The rental stores Warner boycott

Many of you will be aware of the current unrest in the rental market. For those that aren't, the basic problem is that Warner have decided to charge rental stores more for rental product which is released on the same day as retail. The obvious example is this week's release of Training Day - it'll cost retail stores around £10 a copy (give or take a couple of pounds) to sell on to the public, whereas the same disc will cost rental stores such as Blockbuster and Choices around £25, with the added restriction that the disc cannot be sold as 'ex-rental' until eight-weeks after release.

Now, the rental stores are less than happy with this and starting with Training Day are boycotting Warner's discs 'in the interests of consumers'. What I want to ask is how this is in our interests?

Let's put this into perspective. A rental store can buy as many copies of Training Day as they want at £25 a shot. These can then be rented out to the public for eight weeks before being sold on for what they cost. Most rental stores allow DVD rentals for one night at a time at around say, £3.50, so for each disc seven rentals is all that's required to offset the initial outlay. It should therefore not be difficult to work out that it will take around a week to recoup the costs of one DVD. After this, everything the rental store makes is profit, augmented by the final income as a result of the ex-rental sale.

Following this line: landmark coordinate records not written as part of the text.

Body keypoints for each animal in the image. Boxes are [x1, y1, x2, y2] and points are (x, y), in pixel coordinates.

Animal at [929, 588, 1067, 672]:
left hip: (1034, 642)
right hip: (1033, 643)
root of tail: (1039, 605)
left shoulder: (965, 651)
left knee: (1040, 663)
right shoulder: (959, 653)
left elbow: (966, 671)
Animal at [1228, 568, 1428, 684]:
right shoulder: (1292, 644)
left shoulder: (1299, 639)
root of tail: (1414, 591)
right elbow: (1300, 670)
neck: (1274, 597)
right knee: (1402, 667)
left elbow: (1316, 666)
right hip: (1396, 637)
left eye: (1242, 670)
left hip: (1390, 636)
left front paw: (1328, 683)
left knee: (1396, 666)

I am going to make an assumption that for a popular title when spread over the eight-week rental period, the disc is rented out around 50% of the time (obviously it'll be rented more at the beginning than at the end, if any rental store owners want to correct me on these figures then feel free and I'll adjust this article accordingly). This would therefore equate to 28 rentals of a disc at £3.50, which in turn equates to £98. Add on around £10 for the ex-rental sell on value and we have £108 - a potential profit per copy of around £83 (instead of around £98 at retail DVD prices).

The retail stores buy their discs at around £10 selling the disc on at anything from £11.99 to £15.99 depending on the store and discounts. A potential profit per copy of between £2 and £6.

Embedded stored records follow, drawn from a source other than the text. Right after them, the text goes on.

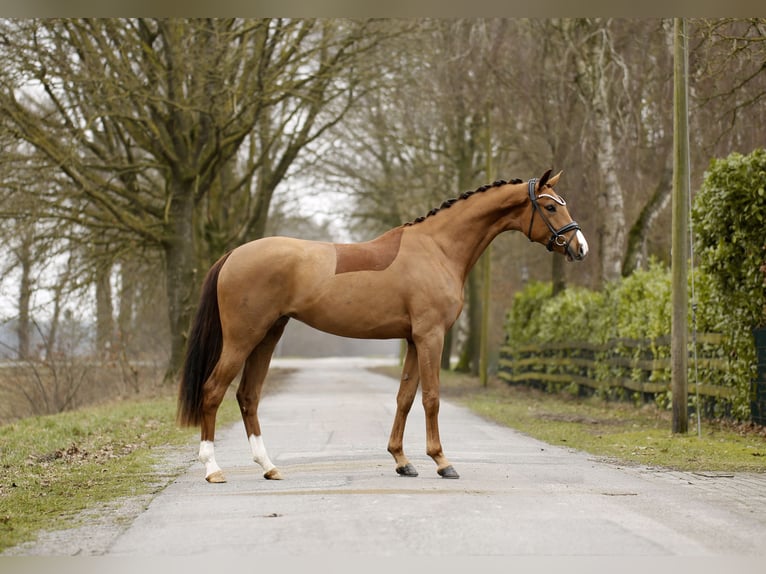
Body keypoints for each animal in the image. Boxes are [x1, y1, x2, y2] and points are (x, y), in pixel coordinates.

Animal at [177, 169, 588, 483]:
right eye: (550, 205)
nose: (580, 247)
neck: (437, 249)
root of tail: (234, 254)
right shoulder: (430, 337)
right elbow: (431, 397)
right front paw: (442, 462)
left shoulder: (413, 340)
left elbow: (404, 398)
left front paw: (402, 461)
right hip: (242, 338)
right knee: (213, 391)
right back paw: (213, 469)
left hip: (267, 336)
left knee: (248, 396)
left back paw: (269, 466)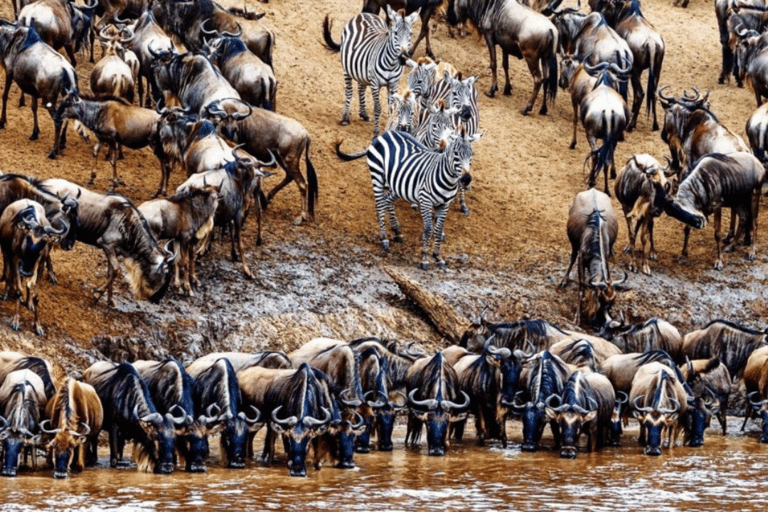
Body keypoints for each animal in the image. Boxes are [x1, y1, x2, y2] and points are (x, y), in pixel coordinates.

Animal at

How does boycotting Training Day help consumers? It's a very good question, and one that I really can't find a suitable answer for. Maybe the rental stores may say that they'll have to charge more to rent out the discs but given the arithmetic above we can see that's not the case. As I see it, this is an attempt by the rental industry to hold on to the quickly disappearing rental windows - although it's hard to feel sympathy for the larger chains.

All of the big chains are taking part in this boycott - but this rental pricing structure is going to have no effect on their profits. Only a few smaller independent stores are boycotting the product - and those that aren't that I have spoken to agree that this is all about the greed of the larger stores.

It'll be interesting to read your thoughts on the situation.